──────── EXCERPTED PASSAGE ────────


    Many potentially targeted organizations will not spend the time and money to make the necessary changes without prodding. I've seen this in payment security too: A lot of companies are shocked and dismayed when they find out that they are supposed to store credit card numbers in some way other than in plaintext in a database accessible to anyone with the single database login that everyone in the company has.

    The only thing that will prod them is experiencing a cost of doing nothing that is higher than the cost of implementing the solution.

    --
    I am officially gone from /. Long live http://www.soylentnews.com/
  6. I deployed it at our ISP recursive servers by whois · · Score: 4, Interesting

    It broke access to several DNSSEC enabled websites that were misconfigured. After a few months of support problems where we suggested the websites fix their issues and they ignored it, it was requested by management that we turn it off.

    It's a very bad design as it stands now. It's unable to return any error but NX Domain for DNSSEC errors for reasons of backword compatibility, which is stupid since you need a DNSSEC enabled resolver to make the request.

──────── RAW DATA ────────

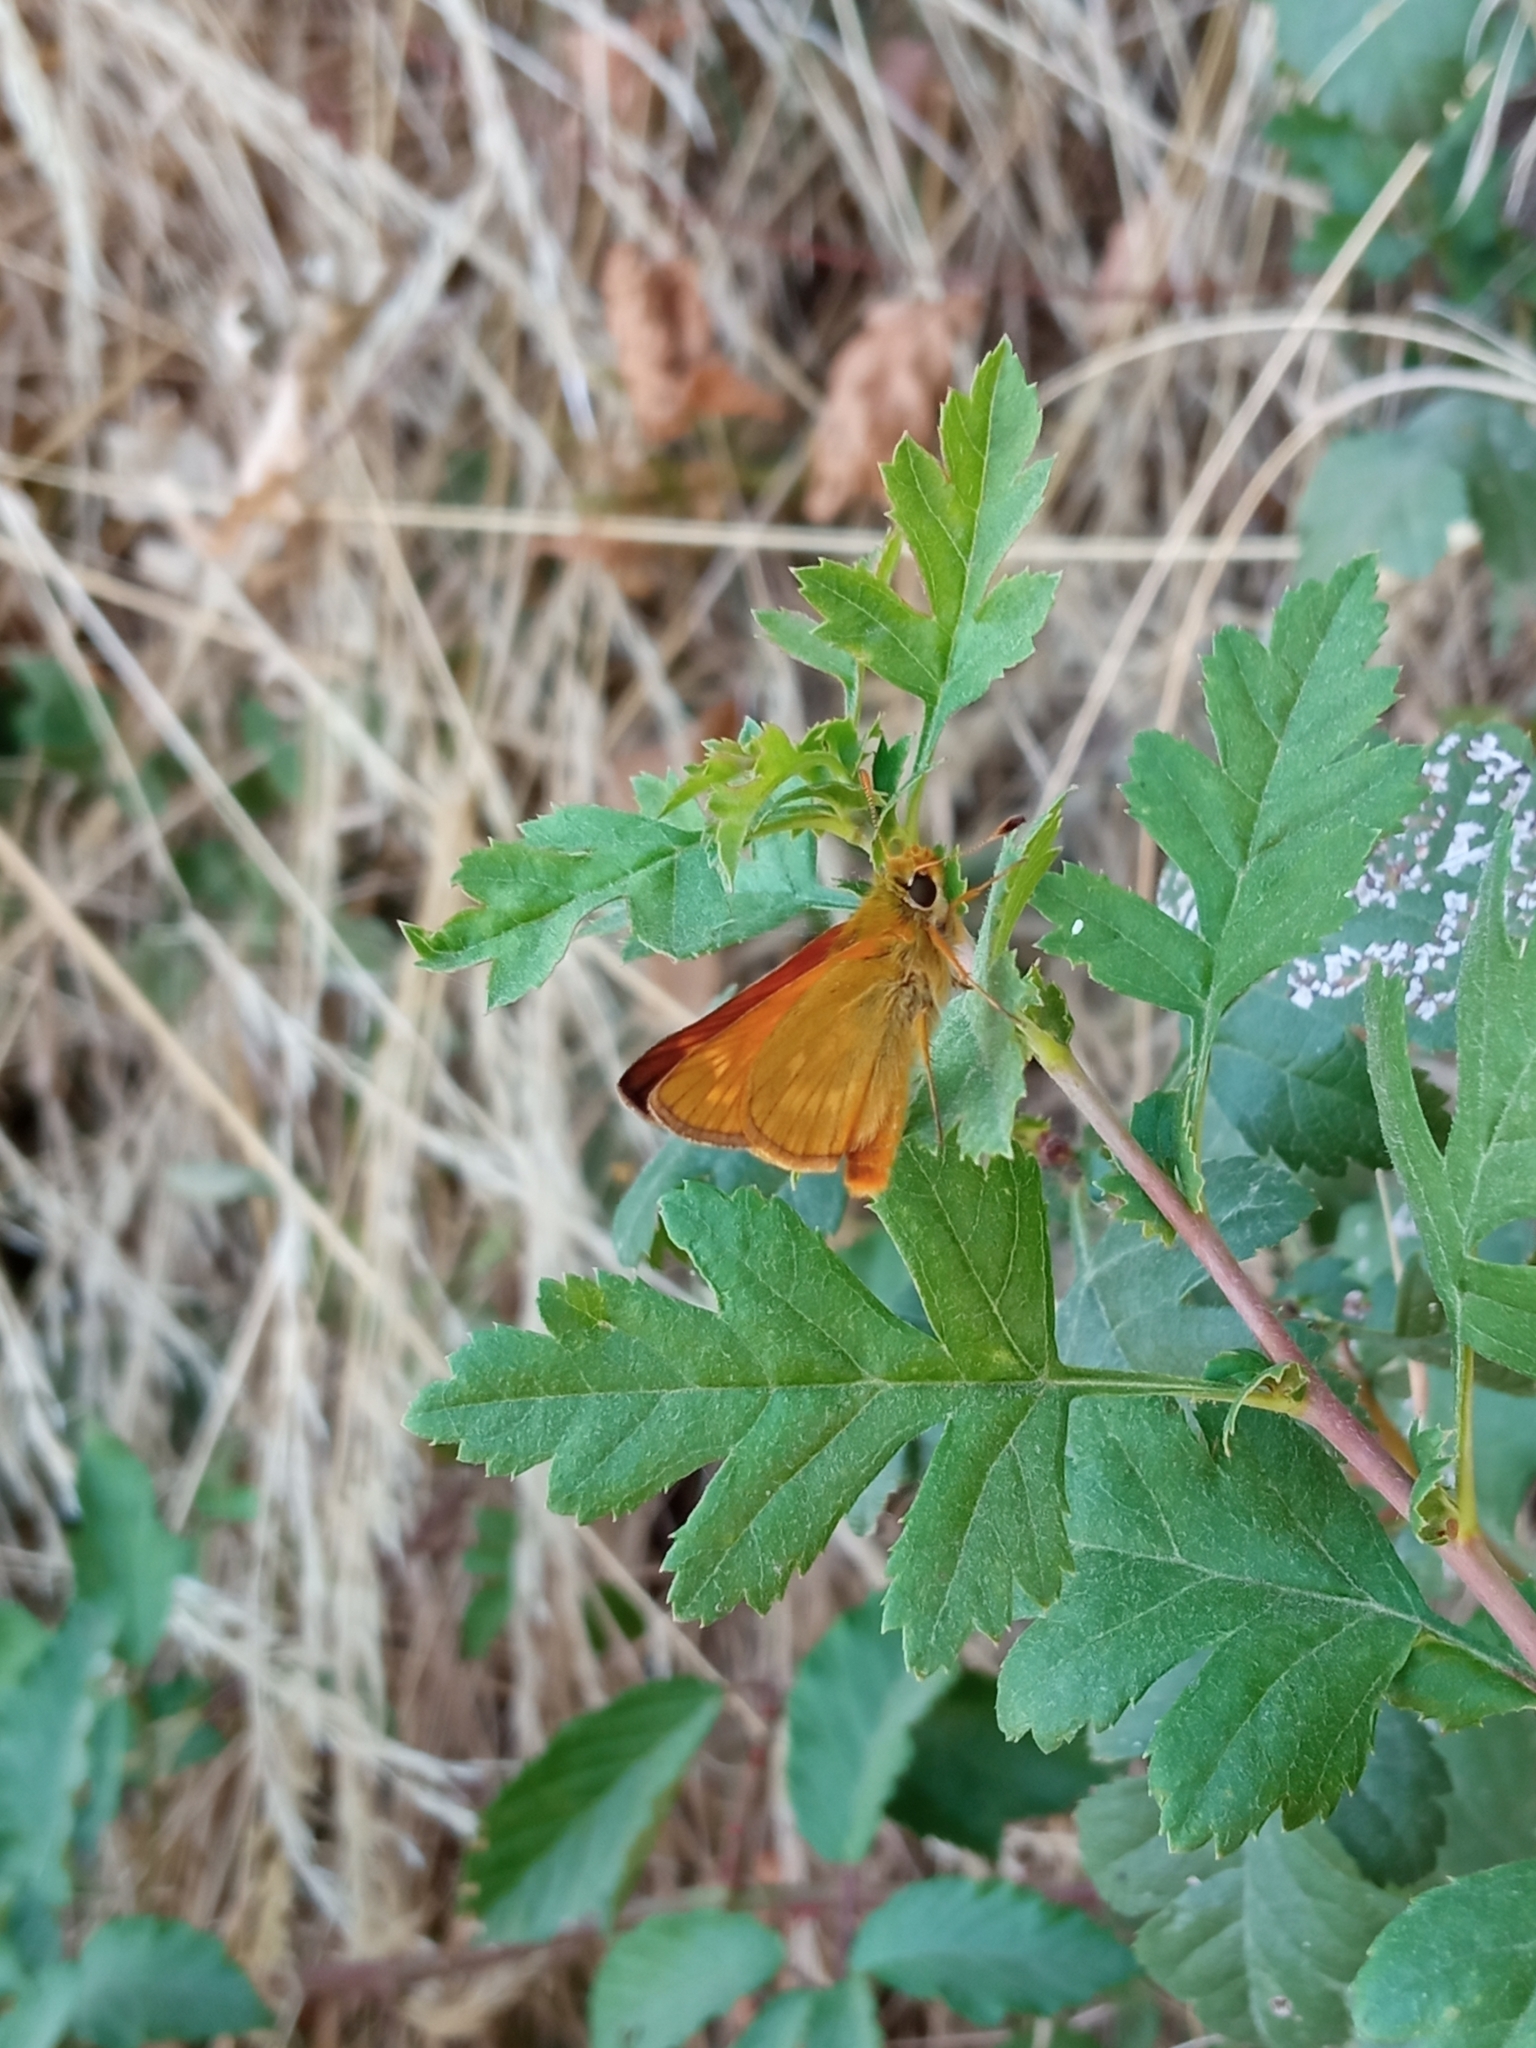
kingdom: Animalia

────────

> _WHAT YOU SHOULD DO_:
Translate this sentence from the forum thread excerpt into Spanish: "The only thing that will prod them is experiencing a cost of doing nothing that is higher than the cost of implementing the solution."

> _EXPECTED ANSWER_:
Lo único que los impulsará es experimentar un costo por no hacer nada que sea mayor que el costo de implementar la solución.